When looking at glove specifications, the ANSI cut level rating will appear inside a badge that resembles a shield.

The European standard of cut-resistant glove rating is called “EN 388.” There are six levels of rating as opposed to nine for its American counterpart.

· A: 2 – 4.9 newtons (204 – 508 grams)
· B: 5 – 9.9 newtons (509 – 1019 grams)
· C: 10 – 14.9 newtons (1020 – 1529 grams)
· D: 15 – 21.9 newtons (1530 – 2242 grams)
· E: 22 – 29.9 newtons (2243 – 3058 grams)
· F: 30+ newtons (3059+ grams)

Of course, your workers should use a higher rating for cut-resistant gloves if they’re handling sharper blades and if the job at hand is a hazardous one. A5 or higher (ANSI) and E to F (EN 388) should do the trick for riskier tasks such as construction, rigging, rescue work, mining, iron work or anything that puts one at high risk for cuts/lacerations.

Be aware of surroundings
Personal awareness can go a long way towards preventing workplace injuries. Cluttered walkways can pose a hazard, as well as slippery, dirty, or sticky floors. In addition, jutting equipment that’s not safely stored can lead to tripping which, in turn, could result in cuts and lacerations.

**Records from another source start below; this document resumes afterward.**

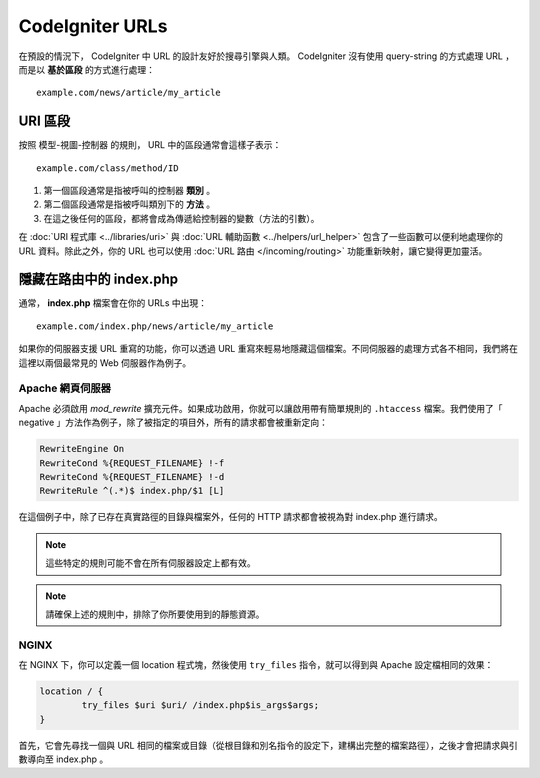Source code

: ################
CodeIgniter URLs
################

在預設的情況下， CodeIgniter 中 URL 的設計友好於搜尋引擎與人類。 CodeIgniter 沒有使用 query-string 的方式處理 URL ，而是以 **基於區段** 的方式進行處理：

::

	example.com/news/article/my_article

URI 區段
============

按照 模型-視圖-控制器 的規則， URL 中的區段通常會這樣子表示：

::

	example.com/class/method/ID

1. 第一個區段通常是指被呼叫的控制器 **類別** 。
2. 第二個區段通常是指被呼叫類別下的 **方法** 。
3. 在這之後任何的區段，都將會成為傳遞給控制器的變數（方法的引數）。

在 :doc:`URI 程式庫 <../libraries/uri>` 與 :doc:`URL 輔助函數 <../helpers/url_helper>` 包含了一些函數可以便利地處理你的 URL 資料。除此之外，你的 URL 也可以使用 :doc:`URL 路由 </incoming/routing>` 功能重新映射，讓它變得更加靈活。

隱藏在路由中的 index.php
===========================

通常， **index.php** 檔案會在你的 URLs 中出現：

::

	example.com/index.php/news/article/my_article

如果你的伺服器支援 URL 重寫的功能，你可以透過 URL 重寫來輕易地隱藏這個檔案。不同伺服器的處理方式各不相同，我們將在這裡以兩個最常見的 Web 伺服器作為例子。

Apache 網頁伺服器
-----------------

Apache 必須啟用 *mod_rewrite* 擴充元件。如果成功啟用，你就可以讓啟用帶有簡單規則的 ``.htaccess`` 檔案。我們使用了「 negative 」方法作為例子，除了被指定的項目外，所有的請求都會被重新定向：

.. code-block:: apache

	RewriteEngine On
	RewriteCond %{REQUEST_FILENAME} !-f
	RewriteCond %{REQUEST_FILENAME} !-d
	RewriteRule ^(.*)$ index.php/$1 [L]

在這個例子中，除了已存在真實路徑的目錄與檔案外，任何的 HTTP 請求都會被視為對 index.php 進行請求。

.. note:: 這些特定的規則可能不會在所有伺服器設定上都有效。

.. note:: 請確保上述的規則中，排除了你所要使用到的靜態資源。

NGINX
-----

在 NGINX 下，你可以定義一個 location 程式塊，然後使用 ``try_files`` 指令，就可以得到與 Apache 設定檔相同的效果：

.. code-block:: nginx

	location / {
		try_files $uri $uri/ /index.php$is_args$args;
	}

首先，它會先尋找一個與 URL 相同的檔案或目錄（從根目錄和別名指令的設定下，建構出完整的檔案路徑），之後才會把請求與引數導向至 index.php 。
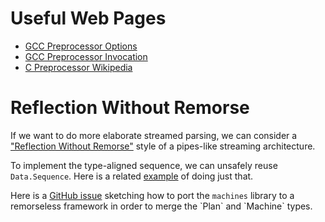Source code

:* Useful Web Pages
- [[https://gcc.gnu.org/onlinedocs/gcc/Preprocessor-Options.html][GCC Preprocessor Options]]
- [[https://gcc.gnu.org/onlinedocs/cpp/Invocation.html][GCC Preprocessor Invocation]]
- [[https://en.wikipedia.org/wiki/C_preprocessor][C Preprocessor
  Wikipedia]]
* Reflection Without Remorse
If we want to do more elaborate streamed parsing, we can consider a
[[http://okmij.org/ftp/Haskell/zseq.pdf]["Reflection Without Remorse"]] style of a pipes-like streaming
architecture.

To implement the type-aligned sequence, we can unsafely reuse
=Data.Sequence=. Here is a related [[https://github.com/atzeus/reflectionwithoutremorse/blob/master/Data/LiftSequence.hs][example]] of doing just that.

Here is a [[https://github.com/ekmett/machines/issues/68][GitHub issue]] sketching how to port the =machines= library to
a remorseless framework in order to merge the `Plan` and `Machine` types.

It’s easy to fall prey to distractions as well. Especially if there are several people at work in the same area. Loud noises can also lead to injuries if one is distracted by them. Thus, it’s important that your employees remain as focused as possible. Maintaining physical health and getting adequate sleep can be helpful in that regard.

Attend safety meetings
You can’t force someone to pay attention to you, but you can host regular safety meetings to drive home the importance of avoiding cuts and lacerations in the workplace. Instill confidence in your employees, especially the newer ones who may not feel confident in learning a new trade. Show them a few stretches or simple exercises to do before every shift. Loosening up the body will prevent cramping or pulled muscles.

You can also address how imperative self-care is. Staying hydrated, maintaining a regular sleep schedule, and eating healthy foods can make the difference between an employee that fires on all cylinders and an employee who falls victim to injury. A healthy worker is also a more productive worker.

Preventing injuries is something that should be kept in mind every second of every work shift. Putting cuts prevention into practice means less turmoil and a more productive atmosphere.